We tell stories with data to engage and inform water policy stakeholders to open out policy, challenge ‘magical thinking’ and increase the potential for conversation and dialogue on contentious water policy issues.

We’re releasing our first stories soon. The following Q&A with our Director Strategy & Programs, Rod Marsh, discusses what we hope these stories will achieve.

 

Q: Can you explain the goal of the data stories?

Our goal is to promote open dialogue and debate about contentious policy issues. To do this we need new ways to engage with facts, data and evidence that acknowledge different perspectives, the different ways issues can be framed, and the significant impact of uncertainty and ignorance.

By weaving facts and data into engaging narratives and showing how framing issues in different ways changes the problems we face, we aim to broaden people's understanding and foster dialogue and debate.

 

Q: Can you explain how 'facts' and 'evidence' can sometimes limit our choices?

‘Facts’ and ‘evidence’ are routinely deployed by advocates to narrow the scope of policy choice, usually to a single preferred outcome. The claim is often made that ‘given this evidence there is only one correct way to proceed’. For those with a strong partisan perspective, there is a strong incentive to frame complex, messy, value-laden, uncertain decisions as simple problems with clear right and wrong answers backed by evidence. 

However, evidence does not speak for itself.  Decisions must always be made about what evidence to focus on and what to ignore. We can frame policy issues in many different ways. Our deepest disagreements arise where evidence intersects with values. Until there is mutual acknowledgement of differing values and differing ways to use and interpret evidence many of our water conflicts will remain irresolvable.

 

Q: How does Watertrust plan to use data stories to change this situation?

We aim to show how water policy issues can be seen from multiple perspectives that require dialogue and debate. We will demonstrate how quite different pictures of reality can be assembled depending on how ‘facts’ and ‘evidence’ are put together as part of larger narratives. 

Our data stories will show that there isn't just one right way to present or respond to water policy challenges. We also want to tell stories that are interesting and get people talking about water policy in new ways rather than reverting to tired, duelling certitudes.

 

Q: What's the timeline for your data stories work?

We're working on it now. We're making our first four data stories, and we plan to share the first two in the next 3-4 months. After that, we hope to share at least six stories a year. Some stories will be for everyone, and some will focus on specific issues relevant to a more limited set of stakeholders.

 

Q:What's your biggest hope for this project in the long run?

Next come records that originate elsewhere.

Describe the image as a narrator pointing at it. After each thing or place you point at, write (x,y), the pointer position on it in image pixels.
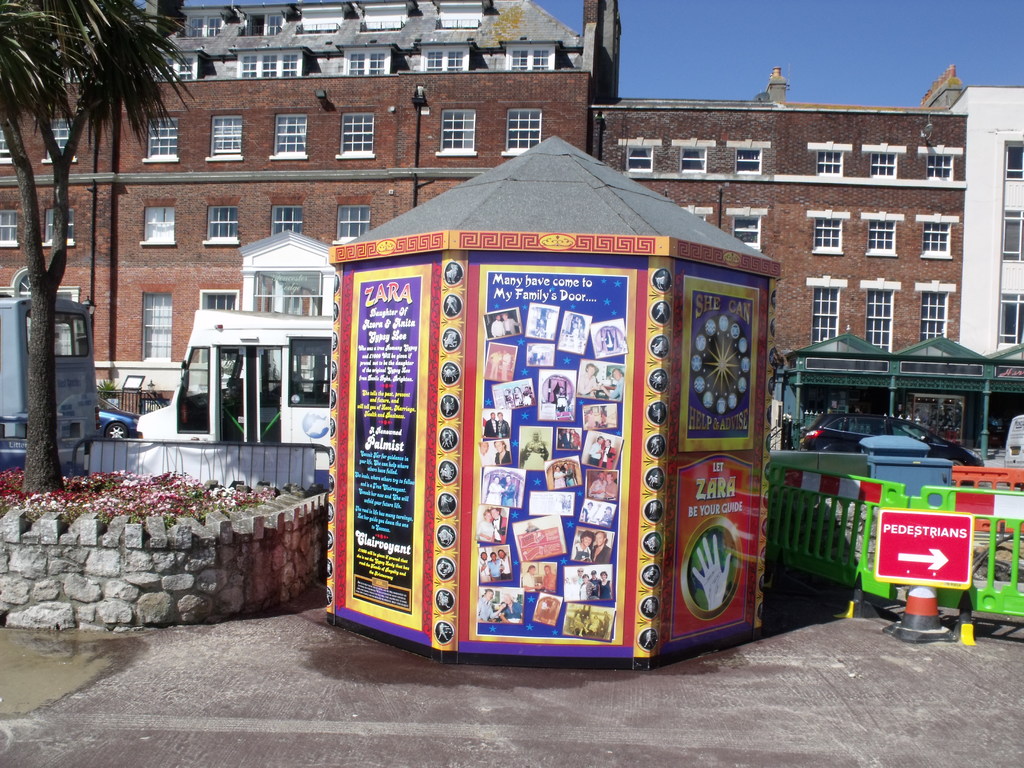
In the middle of the picture (627,442), we see a hut (511,321) and many posters (527,401) are pasted on it. Beside that, we see a traffic stopper (911,608) and a board (884,563) in red color with some text (909,533) written on it. Behind that, we see a green color railing (848,489). On the left side (132,546), we see a wall (126,582) which is made up of stones (255,579), plants (163,503) with red and white flowers (164,513), a tree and a railing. Behind that, we see vehicles (288,395) are moving on the road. There are buildings (795,231) and sheds (1023,385) in the background (900,376). At the top (795,85), we see the sky (724,52) and at the bottom (378,691), we see the road (515,701).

We hope that our data stories will help people be more open to dialogue and debate about water policy and move beyond some of the magical thinking that has locked conflict over water policy into predictable patterns for too long.

 

 

We need new ways to engage with facts, data and evidence that acknowledge different perspectives, the different ways issues can be framed, and the significant impact of uncertainty and ignorance.